--- Data Enclosed Below ---

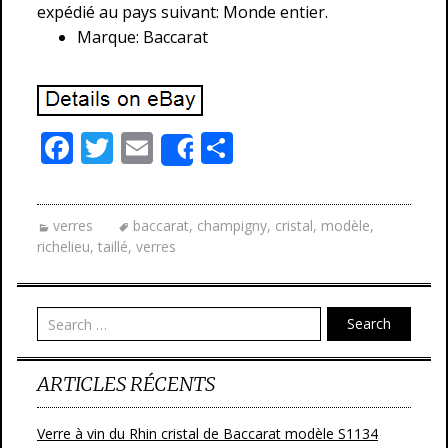
expédié au pays suivant: Monde entier.
Marque: Baccarat
F
T
E
P
Share
ac
w
m
ar
e
itt
ai
ta
verres
baccarat
,
champigny
,
cristal
,
modèle
,
b
er
l
g
richelieu
,
taillé
,
verres
o
er
o
Search
k
ARTICLES RÉCENTS
Verre à vin du Rhin cristal de Baccarat modèle S1134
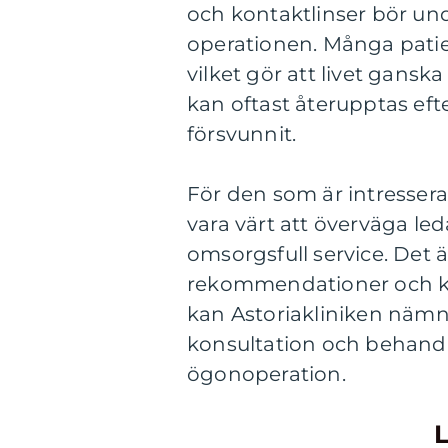
och kontaktlinser bör und
operationen. Många patien
vilket gör att livet gansk
kan oftast återupptas efte
försvunnit.
För den som är intresser
vara värt att överväga le
omsorgsfull service. Det ä
rekommendationer och kv
kan Astoriakliniken nämna
konsultation och behandlin
ögonoperation.
L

--- End of Enclosed Data ---

# What needs to be done:
Each entry should be repeated exactly as it appears; the pictures stay out.

# Expected output:
expédié au pays suivant: Monde entier.
Marque: Baccarat
F
T
E
P
Share
ac
w
m
ar
e
itt
ai
ta
verres
baccarat
,
champigny
,
cristal
,
modèle
,
b
er
l
g
richelieu
,
taillé
,
verres
o
er
o
Search
k
ARTICLES RÉCENTS
Verre à vin du Rhin cristal de Baccarat modèle S1134
och kontaktlinser bör und
operationen. Många patien
vilket gör att livet gansk
kan oftast återupptas efte
försvunnit.
För den som är intresser
vara värt att överväga le
omsorgsfull service. Det ä
rekommendationer och kv
kan Astoriakliniken nämna
konsultation och behandlin
ögonoperation.
L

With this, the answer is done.